Históricamente las inversiones en renovables han sido motivadas por otro tipo de razones, como los esfuerzos globales para reducir las emisiones de carbono y mitigar los efectos del cambio climático, la reducción costos en países altamente dependientes de fuentes fósiles, la diversificación de la matriz eléctrica y la seguridad energética.  De hecho Deutsche Bank y Goldman Sachs, dos grandes financiadores e inversionistas en renovables, aseguran que el crecimiento del sector continuará fuerte este año independientemente de los cambios en los precios del petróleo, considerando que las inversiones en renovables se han mantenido a un nivel constante y sin grandes variaciones en los últimos 3 años, incluso con precios del carbón decrecientes, uno de sus competidores directos.

Por otro lado, los costos de la electricidad generada con renovables se han reducido de gran manera en los últimos 5 años: 78% para la solar fotovoltaica y 58% para la eólica.
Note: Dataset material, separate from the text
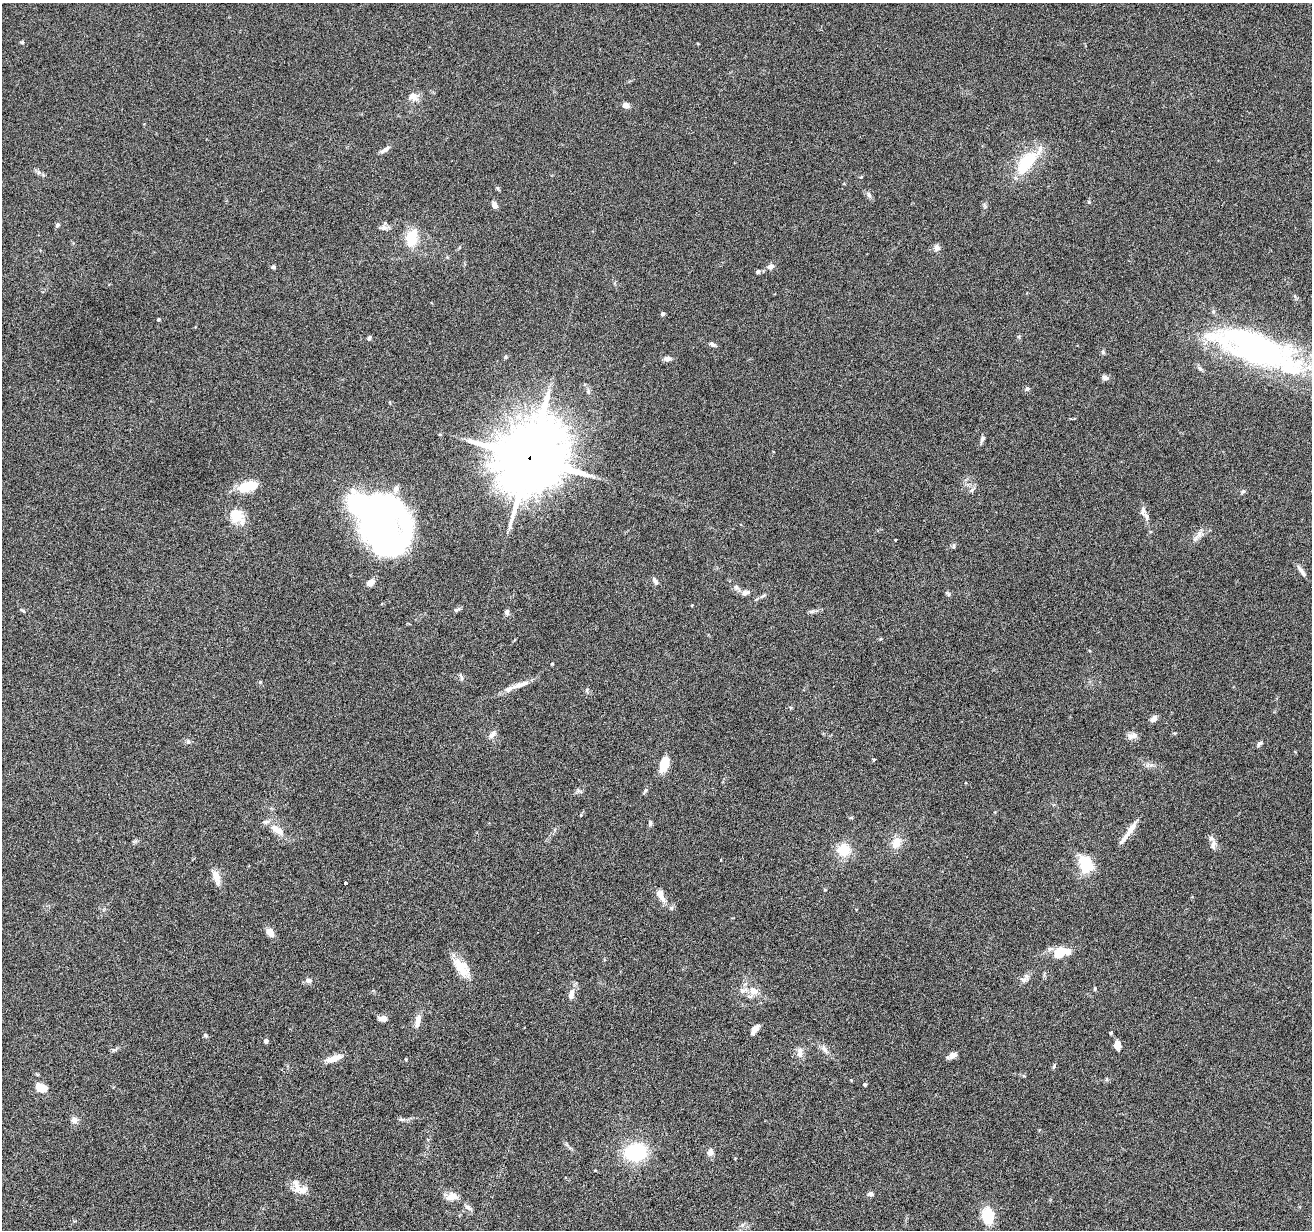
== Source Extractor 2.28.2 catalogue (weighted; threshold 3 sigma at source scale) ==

En sitios con buen recurso de viento y sol, la electricidad con fuentes renovables es competitiva, llegando a ser más barata que la generada con derivados importados del petróleo o con gas natural. De acuerdo a la consultoría  Energy Intelligence, en Europa el precio del petróleo tendría que llegar a $14.6 dólares por barril para igualar el precio de producción que se obtiene a partir de la energía eólica, o de $38 dólares para la fotovoltaica. Estas cifras muestran el margen de competitividad que aún tienen estas tecnologías frente a una mayor reducción del precio del petróleo.  Un cálculo similar teniendo en cuenta las condiciones locales del viento en México muestra que el petróleo debería llegar a un precio de $12.3 dólares por barril para ser competitivo con los precios que alcanza la energía eólica en ese país.
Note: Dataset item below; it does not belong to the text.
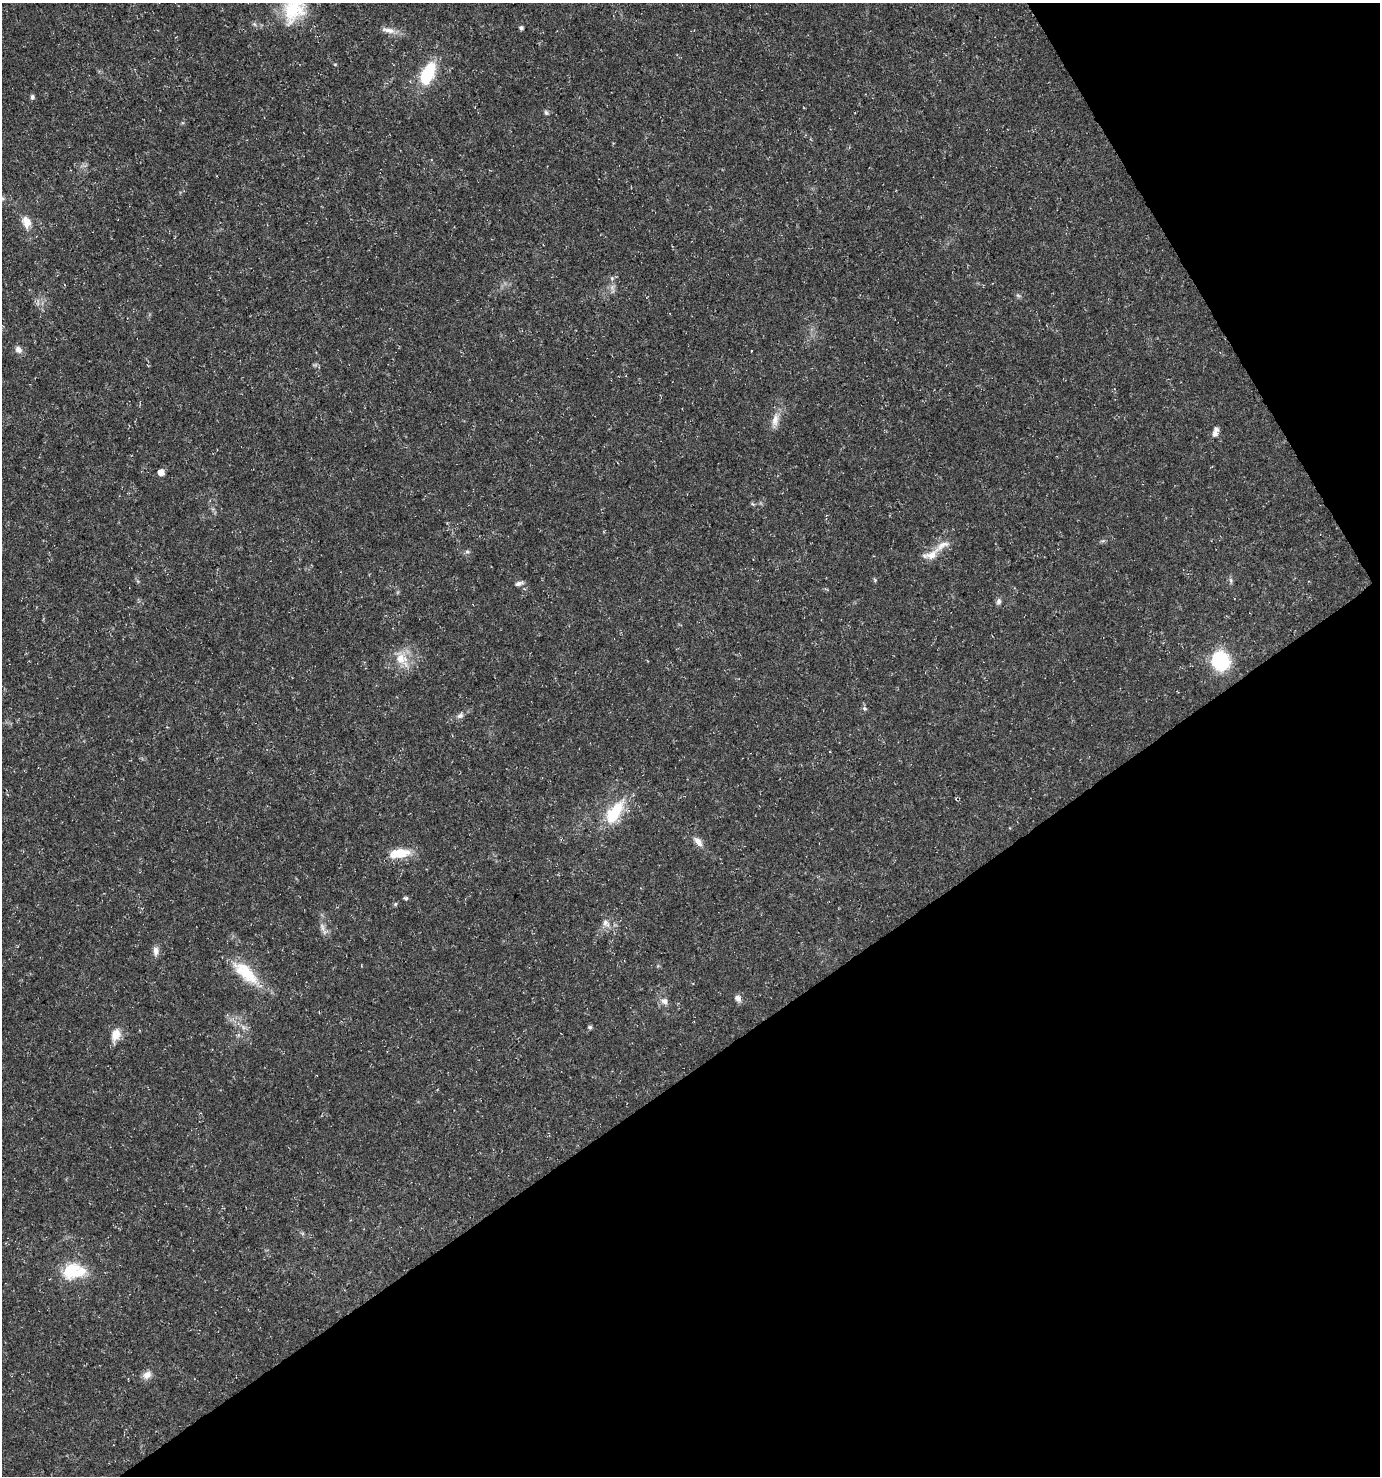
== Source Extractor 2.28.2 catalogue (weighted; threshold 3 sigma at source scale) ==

A pesar de que desde mediados del 2014 el precio del petróleo ha venido en descenso, las cifras de inversiones en el sector de las energías limpias para el mismo año aumentaron 16% respecto al 2013   situándose en $310 mil millones de dólares según reporta Bloomberg NEF. Tal vez sea demasiado temprano para concluir sobre la existencia de un efecto negativo real sobre el mercado de las renovables pero estas cifras parecen indicar lo contrario por el momento.   El único sector que sufrió un retroceso en inversiones fue lógicamente el de los biocombustibles, ya que estos sí compiten directamente con la gasolina (derivada del petróleo) y seguirán viéndose afectados, asumiendo que los gobiernos transfieran inmediatamente la reducción de precios del petróleo al precio de la gasolina.